Volume 19 · 451 words · 1842 Edition

PETER SYLVAIN, a French philosopher, and a great propagator of the doctrines of Descartes, was born in Agenois in the year 1632. He studied languages and philosophy under the Jesuits at Cahors; and as his views were then directed to the church, he was afterwards occupied in the study of divinity at the university of that town. His progress in learning was so uncommon, that at the end of four years he was offered a doctor's degree without the usual charges; but he did not think it became him to accept of it till he had also studied in the Sorbonne at Paris. He went thither, but was soon disgusted with theology; and as the philosophy of Descartes began at that time to make a noise, in consequence of the lectures of Rohault, he conceived a taste for, and gave himself up entirely to, the study of it. He frequented these lectures; and becoming an adept, went to Toulouse in 1665, and read lectures himself. Having fine parts, a clear and fluent manner, and a happy way of making himself understood, he attracted all sorts of people; the magistrates, the learned, the ecclesiastics, and the very women, who now all affected to abjure the ancient philosophy. In 1680 he returned to Paris, where the concourse which flocked to him was such that the sticklers for the peripatetic philosophy began to be alarmed. They applied to the Archbishop of Paris, who thought it expedient, in the name of the king, to put a stop to the lectures, which accordingly were discontinued for several months. The whole life of Regis was spent in propagating the new philosophy. In 1690 he published a formal system thereof, containing logic, metaphysics, physics, and morals, in three volumes 4to, written in French. It was reprinted the year after, at Amsterdam, with the addition of a discourse upon ancient and modern philosophy. He wrote afterwards several pieces in defence of his system, in which he had disputes with M. Huet, Duhamel, Malebranche, and others. His works, though abounding with ingenuity and learning, have been disregarded, in consequence of the great discoveries and advancement in philosophical knowledge which have since been made. He had been chosen member of the Academy of Sciences in 1699, and he died in 1707.

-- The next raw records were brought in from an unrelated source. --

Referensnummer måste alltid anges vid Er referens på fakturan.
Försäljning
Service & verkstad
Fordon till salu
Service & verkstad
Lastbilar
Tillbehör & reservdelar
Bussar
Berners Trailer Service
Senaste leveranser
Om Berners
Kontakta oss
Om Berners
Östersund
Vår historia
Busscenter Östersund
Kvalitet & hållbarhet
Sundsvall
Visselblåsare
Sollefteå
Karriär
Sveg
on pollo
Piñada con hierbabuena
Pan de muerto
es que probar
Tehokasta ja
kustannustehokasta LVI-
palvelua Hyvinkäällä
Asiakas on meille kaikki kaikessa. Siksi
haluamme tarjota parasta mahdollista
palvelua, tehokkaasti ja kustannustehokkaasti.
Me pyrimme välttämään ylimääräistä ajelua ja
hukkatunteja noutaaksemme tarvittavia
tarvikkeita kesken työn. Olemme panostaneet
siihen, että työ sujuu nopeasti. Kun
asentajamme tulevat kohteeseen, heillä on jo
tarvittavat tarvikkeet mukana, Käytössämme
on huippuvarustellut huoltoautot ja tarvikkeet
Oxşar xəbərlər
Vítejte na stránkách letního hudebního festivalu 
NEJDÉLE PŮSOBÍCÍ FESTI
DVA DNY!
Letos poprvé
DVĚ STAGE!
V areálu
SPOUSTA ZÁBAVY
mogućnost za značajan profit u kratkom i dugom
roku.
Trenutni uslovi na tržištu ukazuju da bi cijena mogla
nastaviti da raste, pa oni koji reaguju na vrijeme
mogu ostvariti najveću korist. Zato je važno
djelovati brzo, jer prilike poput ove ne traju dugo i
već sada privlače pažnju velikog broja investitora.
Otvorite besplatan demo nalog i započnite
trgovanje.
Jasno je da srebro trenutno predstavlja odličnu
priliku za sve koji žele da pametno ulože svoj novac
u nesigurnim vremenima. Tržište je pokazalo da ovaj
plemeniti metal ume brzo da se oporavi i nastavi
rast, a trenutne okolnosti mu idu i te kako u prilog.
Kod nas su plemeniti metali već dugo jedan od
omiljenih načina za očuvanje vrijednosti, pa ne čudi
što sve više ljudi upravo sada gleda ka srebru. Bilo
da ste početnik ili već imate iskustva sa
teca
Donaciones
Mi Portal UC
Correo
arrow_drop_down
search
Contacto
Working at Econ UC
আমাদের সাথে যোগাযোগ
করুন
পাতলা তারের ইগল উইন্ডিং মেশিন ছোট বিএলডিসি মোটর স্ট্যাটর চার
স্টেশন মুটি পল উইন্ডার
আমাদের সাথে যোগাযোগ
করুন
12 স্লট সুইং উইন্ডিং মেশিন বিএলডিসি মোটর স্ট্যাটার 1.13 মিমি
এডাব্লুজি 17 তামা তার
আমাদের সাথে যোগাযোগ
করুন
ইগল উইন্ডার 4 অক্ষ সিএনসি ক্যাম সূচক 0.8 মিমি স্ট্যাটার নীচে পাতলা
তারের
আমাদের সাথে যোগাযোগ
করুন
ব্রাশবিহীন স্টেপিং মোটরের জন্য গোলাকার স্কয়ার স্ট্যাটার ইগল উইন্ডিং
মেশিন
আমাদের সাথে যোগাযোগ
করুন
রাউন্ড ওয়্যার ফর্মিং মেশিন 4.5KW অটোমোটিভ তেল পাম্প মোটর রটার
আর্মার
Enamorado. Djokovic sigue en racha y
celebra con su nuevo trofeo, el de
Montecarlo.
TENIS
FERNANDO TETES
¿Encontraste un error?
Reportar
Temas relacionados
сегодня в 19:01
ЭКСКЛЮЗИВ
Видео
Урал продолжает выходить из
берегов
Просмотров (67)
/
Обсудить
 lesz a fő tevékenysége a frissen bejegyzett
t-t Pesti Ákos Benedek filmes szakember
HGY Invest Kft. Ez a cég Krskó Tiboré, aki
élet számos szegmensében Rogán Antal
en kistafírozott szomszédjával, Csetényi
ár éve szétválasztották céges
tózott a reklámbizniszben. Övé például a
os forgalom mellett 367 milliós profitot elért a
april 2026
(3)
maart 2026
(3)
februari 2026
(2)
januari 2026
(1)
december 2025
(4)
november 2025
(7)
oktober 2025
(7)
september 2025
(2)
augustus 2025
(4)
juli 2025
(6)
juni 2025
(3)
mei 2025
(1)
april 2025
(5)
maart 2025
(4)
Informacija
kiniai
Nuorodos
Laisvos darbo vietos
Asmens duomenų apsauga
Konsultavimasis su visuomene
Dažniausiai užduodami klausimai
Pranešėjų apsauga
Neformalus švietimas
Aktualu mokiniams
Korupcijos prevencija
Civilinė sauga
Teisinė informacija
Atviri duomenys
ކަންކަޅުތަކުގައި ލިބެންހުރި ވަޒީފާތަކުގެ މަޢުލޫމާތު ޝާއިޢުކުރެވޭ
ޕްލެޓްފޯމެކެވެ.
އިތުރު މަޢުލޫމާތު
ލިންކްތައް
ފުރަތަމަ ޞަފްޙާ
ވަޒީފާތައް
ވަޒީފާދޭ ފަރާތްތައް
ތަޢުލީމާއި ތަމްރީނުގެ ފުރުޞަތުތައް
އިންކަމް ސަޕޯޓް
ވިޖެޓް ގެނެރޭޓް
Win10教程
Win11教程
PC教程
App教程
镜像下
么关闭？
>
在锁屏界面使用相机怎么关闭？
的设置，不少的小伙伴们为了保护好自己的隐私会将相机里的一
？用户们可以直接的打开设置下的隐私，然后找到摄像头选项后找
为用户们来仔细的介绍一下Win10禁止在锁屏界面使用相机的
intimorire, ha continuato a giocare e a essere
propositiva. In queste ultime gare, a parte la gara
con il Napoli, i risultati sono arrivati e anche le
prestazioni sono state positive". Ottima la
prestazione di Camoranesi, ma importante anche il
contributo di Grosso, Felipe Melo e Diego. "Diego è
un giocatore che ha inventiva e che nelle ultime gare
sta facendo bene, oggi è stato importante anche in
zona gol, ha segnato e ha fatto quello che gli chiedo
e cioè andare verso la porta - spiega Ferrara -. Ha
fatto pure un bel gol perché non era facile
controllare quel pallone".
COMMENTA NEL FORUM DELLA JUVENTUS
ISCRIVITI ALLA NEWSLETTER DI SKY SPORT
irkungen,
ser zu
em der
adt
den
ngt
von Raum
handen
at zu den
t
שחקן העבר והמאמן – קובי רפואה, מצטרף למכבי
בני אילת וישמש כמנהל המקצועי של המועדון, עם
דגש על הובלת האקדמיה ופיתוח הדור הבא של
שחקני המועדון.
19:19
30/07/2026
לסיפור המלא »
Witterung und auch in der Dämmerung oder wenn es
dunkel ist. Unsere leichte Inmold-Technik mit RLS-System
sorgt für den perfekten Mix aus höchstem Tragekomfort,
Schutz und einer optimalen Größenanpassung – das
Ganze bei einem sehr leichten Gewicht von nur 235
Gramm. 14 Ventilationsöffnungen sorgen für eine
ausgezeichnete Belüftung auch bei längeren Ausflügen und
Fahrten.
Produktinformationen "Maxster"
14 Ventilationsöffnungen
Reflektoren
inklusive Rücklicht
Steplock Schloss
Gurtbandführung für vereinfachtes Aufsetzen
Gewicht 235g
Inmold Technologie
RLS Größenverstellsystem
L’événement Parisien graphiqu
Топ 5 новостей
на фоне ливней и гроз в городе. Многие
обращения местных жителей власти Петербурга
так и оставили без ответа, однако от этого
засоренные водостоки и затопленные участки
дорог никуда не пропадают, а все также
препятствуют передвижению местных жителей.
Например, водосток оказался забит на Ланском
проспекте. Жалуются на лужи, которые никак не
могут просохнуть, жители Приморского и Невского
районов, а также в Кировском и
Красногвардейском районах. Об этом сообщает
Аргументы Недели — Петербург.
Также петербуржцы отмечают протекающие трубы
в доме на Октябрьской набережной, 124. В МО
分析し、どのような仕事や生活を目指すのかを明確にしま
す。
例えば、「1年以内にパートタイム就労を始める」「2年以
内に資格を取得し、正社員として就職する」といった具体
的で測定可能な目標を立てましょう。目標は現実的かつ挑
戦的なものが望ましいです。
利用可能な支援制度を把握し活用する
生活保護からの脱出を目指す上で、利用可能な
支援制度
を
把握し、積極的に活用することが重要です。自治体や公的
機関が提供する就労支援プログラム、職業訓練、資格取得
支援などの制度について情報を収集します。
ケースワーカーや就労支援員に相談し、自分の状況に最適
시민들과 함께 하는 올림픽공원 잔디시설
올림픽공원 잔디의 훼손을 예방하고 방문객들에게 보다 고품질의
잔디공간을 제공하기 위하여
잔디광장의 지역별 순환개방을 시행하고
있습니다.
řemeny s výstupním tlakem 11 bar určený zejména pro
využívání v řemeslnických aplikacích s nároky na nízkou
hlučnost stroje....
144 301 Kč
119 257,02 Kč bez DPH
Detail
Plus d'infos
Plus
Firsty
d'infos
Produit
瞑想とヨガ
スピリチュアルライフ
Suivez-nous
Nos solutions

Besides his System of Philosophy, he wrote the following works: The Use of Reason and of Faith; an Answer to Huet's Censures of the Cartesian Philosophy; an Answer to Duhamel's Critical Reflections; some pieces against Malebranche, to show that the apparent magnitude of an object depends solely on the magnitude of its image traced upon the retina; and a small piece upon the question, Whether Pleasure constitutes our present Happiness?